The woman whose 1-month-old boy was abducted last month from a car she left unlocked and running as she went inside a post office will not face criminal charges, police said Wednesday.
Instead, North Charleston police have asked the state Department of Social Services to conduct an investigation into the child's welfare.
"Clearly the mother made a big mistake by leaving the child alone inside of her vehicle for just a few minutes," said Spencer Pryor, police public information officer.
But her error did not rise to the level at which a criminal charge should be filed, he said.
Angel Perez was abducted about 5 p.m. Nov. 23 from his mother's car parked outside the post office on Rivers Avenue.
The search for the missing infant prompted a statewide Amber Alert and gained nationwide news attention, with many people calling for criminal charges against the mother for leaving her child unattended in a running car.
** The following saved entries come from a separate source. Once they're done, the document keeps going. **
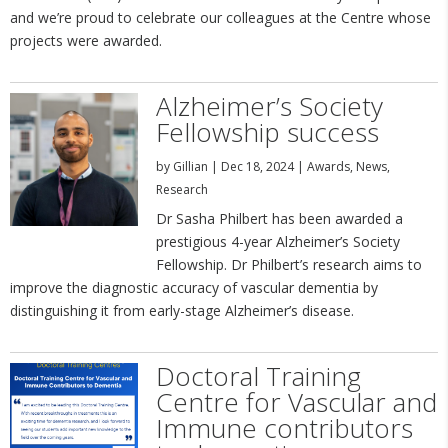
and we’re proud to celebrate our colleagues at the Centre whose
projects were awarded.
Alzheimer’s Society
Fellowship success
by
Gillian
|
Dec 18, 2024
|
Awards
,
News
,
Research
Dr Sasha Philbert has been awarded a
prestigious 4-year Alzheimer’s Society
Fellowship. Dr Philbert’s research aims to
improve the diagnostic accuracy of vascular dementia by
distinguishing it from early-stage Alzheimer’s disease.
Doctoral Training
Centre for Vascular and
Immune contributors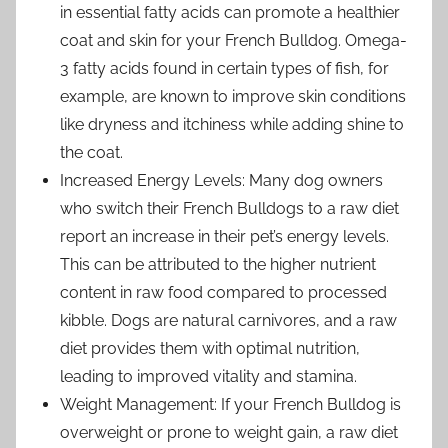
in essential fatty acids can promote a healthier
coat and skin for your French Bulldog. Omega-
3 fatty acids found in certain types of fish, for
example, are known to improve skin conditions
like dryness and itchiness while adding shine to
the coat.
Increased Energy Levels: Many dog owners
who switch their French Bulldogs to a raw diet
report an increase in their pet’s energy levels.
This can be attributed to the higher nutrient
content in raw food compared to processed
kibble. Dogs are natural carnivores, and a raw
diet provides them with optimal nutrition,
leading to improved vitality and stamina.
Weight Management: If your French Bulldog is
overweight or prone to weight gain, a raw diet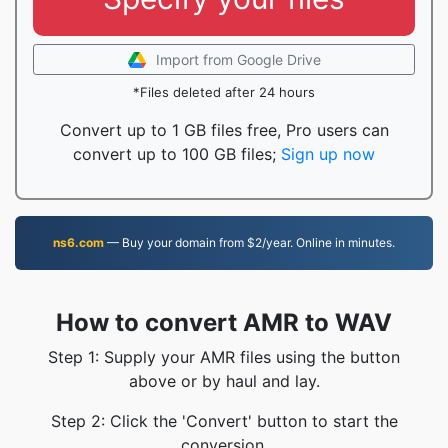
Import from Google Drive
*Files deleted after 24 hours
Convert up to 1 GB files free, Pro users can
convert up to 100 GB files;
Sign up now
ns6.com
— Buy your domain from $2/year. Online in minutes.
How to convert AMR to WAV
Step 1: Supply your AMR files using the button
above or by haul and lay.
Step 2: Click the 'Convert' button to start the
conversion.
The child was found early on the morning of Nov. 25 when police, acting on several tips, moved in on a Summerville apartment complex and found Angel and the woman accused of taking him.
Andrea Samone Walker, 19, of Goose Creek was charged with kidnapping.
Angel has remained with his parents since police found him, Pryor said.
The decision not to charge Angel's mother, 26-year-old Lidia Juarez, was made in consultation with the Ninth Circuit Solicitor's Office, and after considering how well she had been caring for her child earlier on the day of the kidnapping, Pryor said during a press conference held to announce the decision.
Investigators and prosecutors concluded that her behavior was not criminally negligent, said Assistant Solicitor Debbie Herring-Lash, who also attended the press conference.
"There is a difference between making a bad decision and breaking a felony statute," Herring-Lash said.
Had investigators found evidence of criminal negligence, Juarez could have been charged with unlawful conduct toward a child, a felony with a penalty of up to 10 years in prison, she said.
The fact that the child was only 1 month old, and therefore physically and mentally unable to drive the car, or even to open a door, made the mother's error in judgment even less egregious, Herring-Lash said.
She said she's seen cases of criminal negligence in which parents have left children alone in cars for hours at a time, or left them at home all day while the parent goes to work.
During the search for Angel, police pleaded for help from the public, and the FBI offered a $20,000 reward. Asked about the reward during the press conference, Pryor said the FBI would have to decide how to handle it.
The process to determine if and how the reward money will be distributed can take up to six months, said Denise Taiste, public affairs specialist for the FBI's Columbia field office.
The reward program is administered by the FBI office in Washington, she said.
Last month, police said Juarez and the child's father, Miguel Perez-Palma, were from Mexico and did not speak English. Asked during the press conference if their immigration status had been affected by the incident, Pryor said police don't deal with immigration issues.